##### Records for the exercise

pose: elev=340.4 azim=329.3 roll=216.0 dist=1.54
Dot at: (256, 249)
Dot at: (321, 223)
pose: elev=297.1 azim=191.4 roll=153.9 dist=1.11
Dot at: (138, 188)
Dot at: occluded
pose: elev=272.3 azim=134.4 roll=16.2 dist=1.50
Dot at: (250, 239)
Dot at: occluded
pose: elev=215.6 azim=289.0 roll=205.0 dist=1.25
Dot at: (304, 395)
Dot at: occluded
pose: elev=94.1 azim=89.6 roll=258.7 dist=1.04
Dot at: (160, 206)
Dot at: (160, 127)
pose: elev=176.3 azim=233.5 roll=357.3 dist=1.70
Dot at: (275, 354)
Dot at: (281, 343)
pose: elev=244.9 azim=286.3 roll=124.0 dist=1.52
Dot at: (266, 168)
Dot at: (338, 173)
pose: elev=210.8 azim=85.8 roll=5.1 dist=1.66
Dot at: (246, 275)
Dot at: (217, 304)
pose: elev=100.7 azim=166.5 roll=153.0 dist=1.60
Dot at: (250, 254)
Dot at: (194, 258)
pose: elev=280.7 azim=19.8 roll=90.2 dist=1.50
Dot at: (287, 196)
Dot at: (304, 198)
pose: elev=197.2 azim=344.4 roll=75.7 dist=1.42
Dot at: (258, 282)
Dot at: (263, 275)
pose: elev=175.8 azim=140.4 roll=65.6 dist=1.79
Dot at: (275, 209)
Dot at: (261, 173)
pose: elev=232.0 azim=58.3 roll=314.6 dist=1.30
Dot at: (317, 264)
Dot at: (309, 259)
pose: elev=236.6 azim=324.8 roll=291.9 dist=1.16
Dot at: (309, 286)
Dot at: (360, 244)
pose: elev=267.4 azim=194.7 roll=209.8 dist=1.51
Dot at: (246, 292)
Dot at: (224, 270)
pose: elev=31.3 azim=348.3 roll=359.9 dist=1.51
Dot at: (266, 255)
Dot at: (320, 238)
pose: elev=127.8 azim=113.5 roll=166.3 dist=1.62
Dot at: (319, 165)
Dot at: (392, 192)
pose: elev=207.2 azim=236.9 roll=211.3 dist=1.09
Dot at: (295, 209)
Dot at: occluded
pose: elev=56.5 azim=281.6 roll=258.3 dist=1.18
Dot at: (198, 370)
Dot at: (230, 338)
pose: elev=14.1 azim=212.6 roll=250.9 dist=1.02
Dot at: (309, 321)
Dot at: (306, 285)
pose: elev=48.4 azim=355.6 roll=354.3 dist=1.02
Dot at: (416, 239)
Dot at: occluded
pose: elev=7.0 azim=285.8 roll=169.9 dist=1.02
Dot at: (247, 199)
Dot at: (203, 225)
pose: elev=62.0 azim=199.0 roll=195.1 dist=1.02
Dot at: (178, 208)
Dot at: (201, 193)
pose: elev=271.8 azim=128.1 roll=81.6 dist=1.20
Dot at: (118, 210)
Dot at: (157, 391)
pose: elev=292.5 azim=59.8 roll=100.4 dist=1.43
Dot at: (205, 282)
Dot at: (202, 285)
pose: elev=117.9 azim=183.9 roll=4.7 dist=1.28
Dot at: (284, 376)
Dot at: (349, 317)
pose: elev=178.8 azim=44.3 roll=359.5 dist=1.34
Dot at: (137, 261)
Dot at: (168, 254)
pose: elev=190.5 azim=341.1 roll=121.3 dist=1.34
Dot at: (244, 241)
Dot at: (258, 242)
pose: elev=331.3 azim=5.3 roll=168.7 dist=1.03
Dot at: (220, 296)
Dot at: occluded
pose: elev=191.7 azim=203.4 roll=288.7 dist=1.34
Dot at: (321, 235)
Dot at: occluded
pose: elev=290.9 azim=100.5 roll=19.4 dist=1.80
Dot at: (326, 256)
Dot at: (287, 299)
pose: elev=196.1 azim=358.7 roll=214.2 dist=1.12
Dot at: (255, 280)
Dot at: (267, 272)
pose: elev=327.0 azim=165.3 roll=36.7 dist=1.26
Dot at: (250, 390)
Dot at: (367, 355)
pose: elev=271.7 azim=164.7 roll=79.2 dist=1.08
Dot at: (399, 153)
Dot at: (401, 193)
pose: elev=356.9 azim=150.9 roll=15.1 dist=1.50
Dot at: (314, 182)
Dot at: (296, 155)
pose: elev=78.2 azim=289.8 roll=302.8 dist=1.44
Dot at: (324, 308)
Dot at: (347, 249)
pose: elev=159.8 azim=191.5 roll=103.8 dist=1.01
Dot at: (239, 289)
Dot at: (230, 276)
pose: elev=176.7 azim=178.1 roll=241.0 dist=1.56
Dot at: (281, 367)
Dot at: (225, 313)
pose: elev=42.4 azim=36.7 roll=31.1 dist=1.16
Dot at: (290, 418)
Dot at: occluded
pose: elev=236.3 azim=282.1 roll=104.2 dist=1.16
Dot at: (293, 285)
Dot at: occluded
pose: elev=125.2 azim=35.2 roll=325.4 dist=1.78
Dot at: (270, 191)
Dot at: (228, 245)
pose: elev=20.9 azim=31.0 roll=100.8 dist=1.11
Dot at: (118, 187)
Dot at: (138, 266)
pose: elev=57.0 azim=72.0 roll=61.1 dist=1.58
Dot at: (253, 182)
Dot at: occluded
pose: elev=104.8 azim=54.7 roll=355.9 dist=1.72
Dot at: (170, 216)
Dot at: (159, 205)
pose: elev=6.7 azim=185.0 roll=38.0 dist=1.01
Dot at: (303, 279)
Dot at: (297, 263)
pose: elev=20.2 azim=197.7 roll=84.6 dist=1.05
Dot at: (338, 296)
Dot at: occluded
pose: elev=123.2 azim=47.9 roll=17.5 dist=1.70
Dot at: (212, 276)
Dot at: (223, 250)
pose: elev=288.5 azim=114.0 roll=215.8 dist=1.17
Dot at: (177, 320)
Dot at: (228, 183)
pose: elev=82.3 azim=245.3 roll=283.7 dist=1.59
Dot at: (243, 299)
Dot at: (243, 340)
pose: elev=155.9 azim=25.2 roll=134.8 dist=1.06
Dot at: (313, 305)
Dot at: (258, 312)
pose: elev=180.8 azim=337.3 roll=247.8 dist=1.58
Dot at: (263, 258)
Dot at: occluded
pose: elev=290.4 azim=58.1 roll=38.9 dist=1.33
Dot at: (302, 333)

##########

| Requirement |
Copy the records verbatim, beginning at the line that contains "pose: elev=190.5 azim=341.1" and ending after the line that contains "Dot at: (228, 245)".

| Solution to this problem |
pose: elev=190.5 azim=341.1 roll=121.3 dist=1.34
Dot at: (244, 241)
Dot at: (258, 242)
pose: elev=331.3 azim=5.3 roll=168.7 dist=1.03
Dot at: (220, 296)
Dot at: occluded
pose: elev=191.7 azim=203.4 roll=288.7 dist=1.34
Dot at: (321, 235)
Dot at: occluded
pose: elev=290.9 azim=100.5 roll=19.4 dist=1.80
Dot at: (326, 256)
Dot at: (287, 299)
pose: elev=196.1 azim=358.7 roll=214.2 dist=1.12
Dot at: (255, 280)
Dot at: (267, 272)
pose: elev=327.0 azim=165.3 roll=36.7 dist=1.26
Dot at: (250, 390)
Dot at: (367, 355)
pose: elev=271.7 azim=164.7 roll=79.2 dist=1.08
Dot at: (399, 153)
Dot at: (401, 193)
pose: elev=356.9 azim=150.9 roll=15.1 dist=1.50
Dot at: (314, 182)
Dot at: (296, 155)
pose: elev=78.2 azim=289.8 roll=302.8 dist=1.44
Dot at: (324, 308)
Dot at: (347, 249)
pose: elev=159.8 azim=191.5 roll=103.8 dist=1.01
Dot at: (239, 289)
Dot at: (230, 276)
pose: elev=176.7 azim=178.1 roll=241.0 dist=1.56
Dot at: (281, 367)
Dot at: (225, 313)
pose: elev=42.4 azim=36.7 roll=31.1 dist=1.16
Dot at: (290, 418)
Dot at: occluded
pose: elev=236.3 azim=282.1 roll=104.2 dist=1.16
Dot at: (293, 285)
Dot at: occluded
pose: elev=125.2 azim=35.2 roll=325.4 dist=1.78
Dot at: (270, 191)
Dot at: (228, 245)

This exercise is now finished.